_HOW TO COMPLETE THIS TASK_: Repeat, exactly and in full, the lines of the listing below, but without any pictures.

_STORED DATA_:
◇ ◇ ◇ ◇ ◇ ◇ ◇

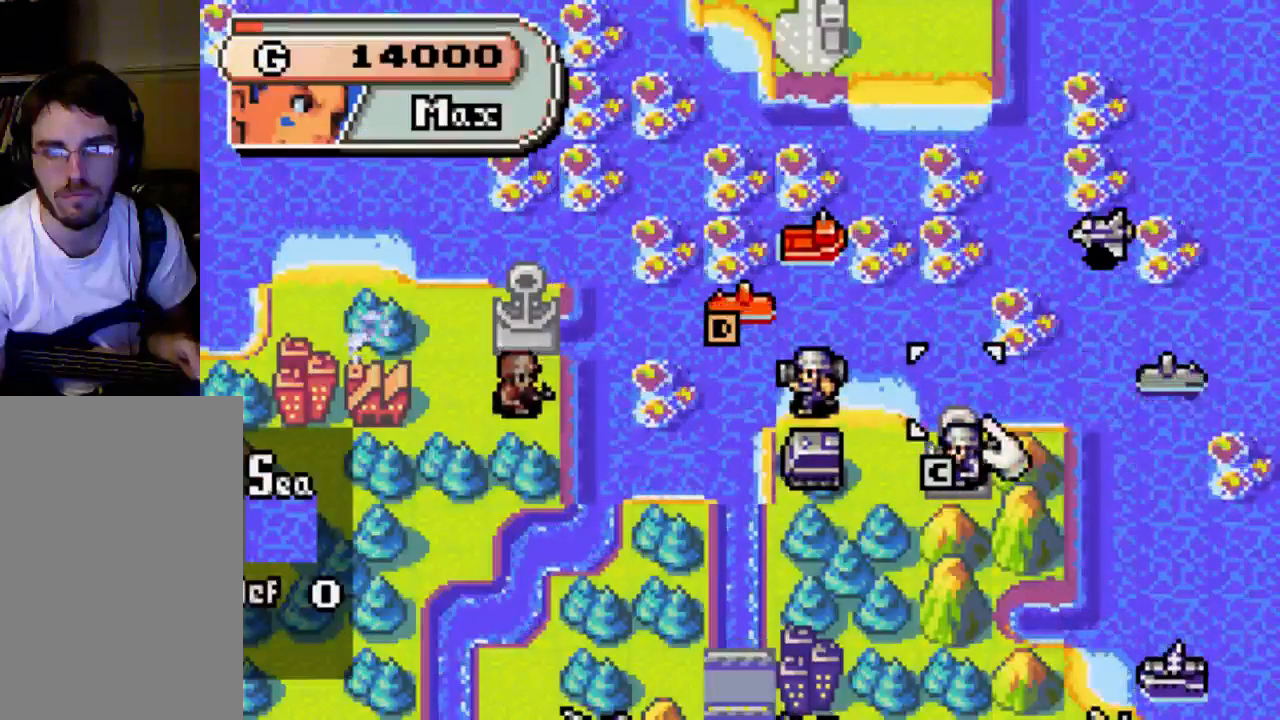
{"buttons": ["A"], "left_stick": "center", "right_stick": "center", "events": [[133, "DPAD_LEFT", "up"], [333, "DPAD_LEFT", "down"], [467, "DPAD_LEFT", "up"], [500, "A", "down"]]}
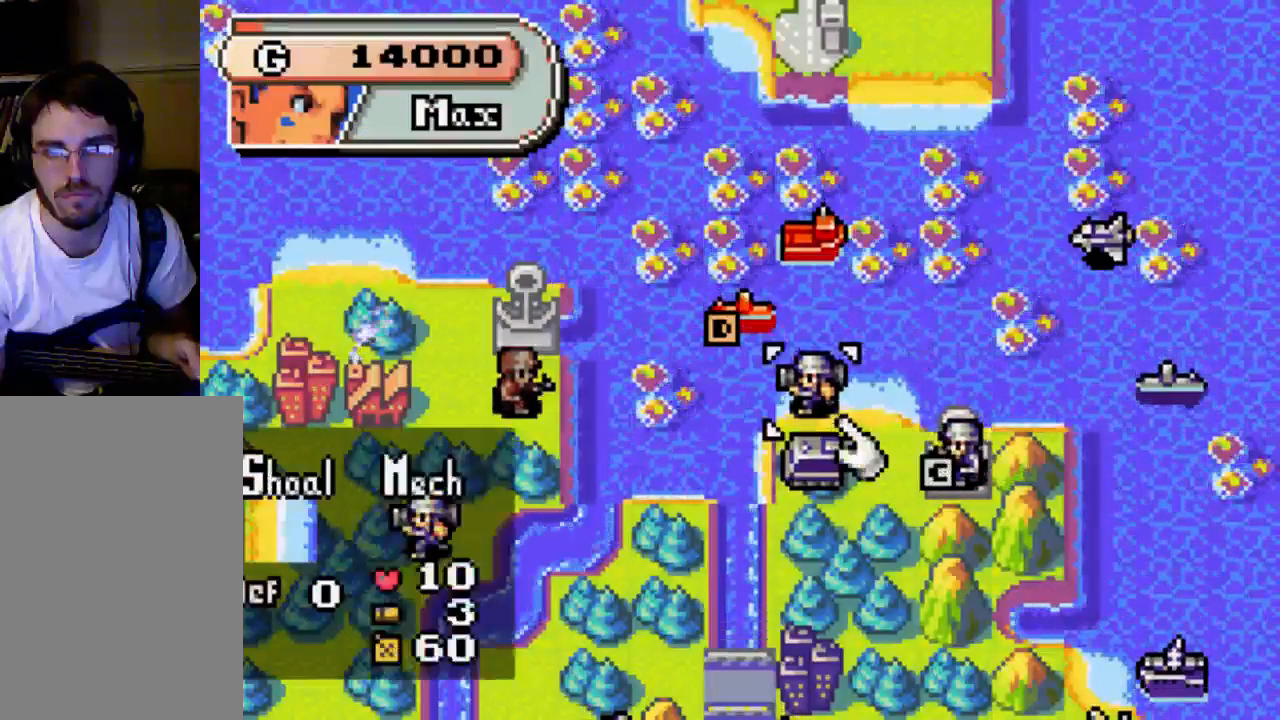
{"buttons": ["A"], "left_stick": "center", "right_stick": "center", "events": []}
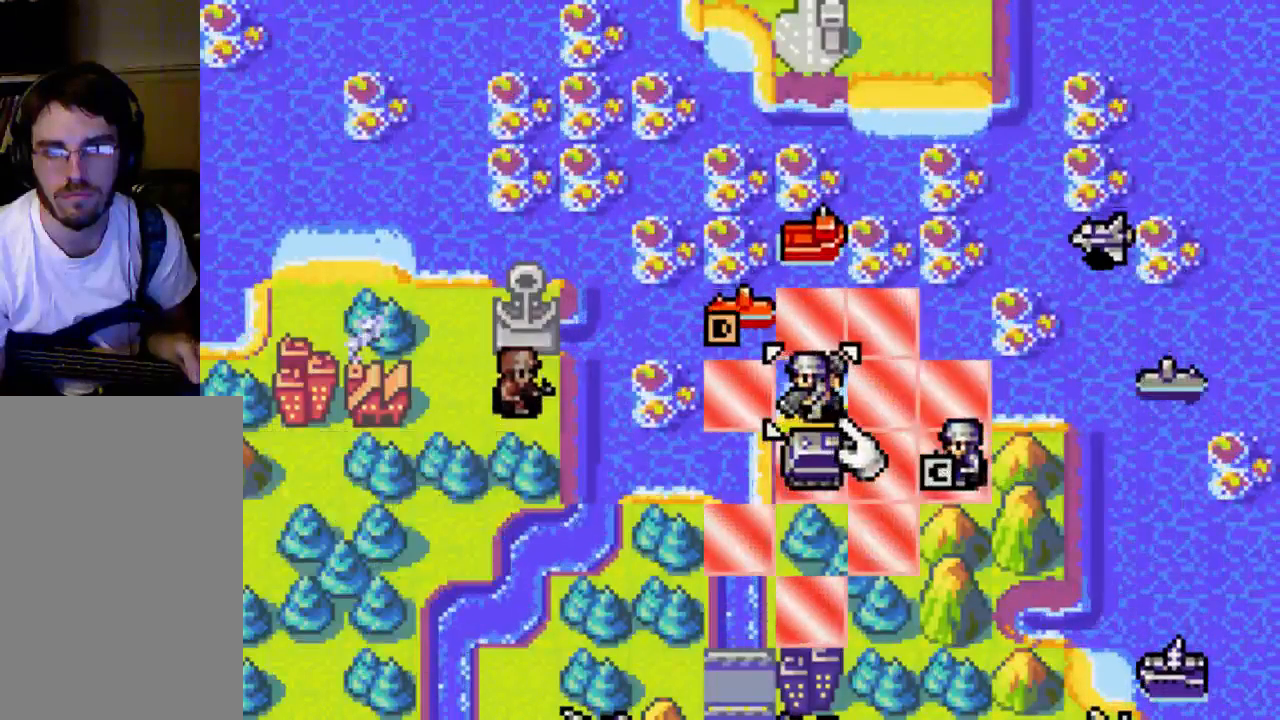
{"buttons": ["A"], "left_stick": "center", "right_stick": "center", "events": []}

◇ ◇ ◇ ◇ ◇ ◇ ◇

_WRITTEN REPLY_:
{"buttons": ["A"], "left_stick": "center", "right_stick": "center", "events": [[133, "DPAD_LEFT", "up"], [333, "DPAD_LEFT", "down"], [467, "DPAD_LEFT", "up"], [500, "A", "down"]]}
{"buttons": ["A"], "left_stick": "center", "right_stick": "center", "events": []}
{"buttons": ["A"], "left_stick": "center", "right_stick": "center", "events": []}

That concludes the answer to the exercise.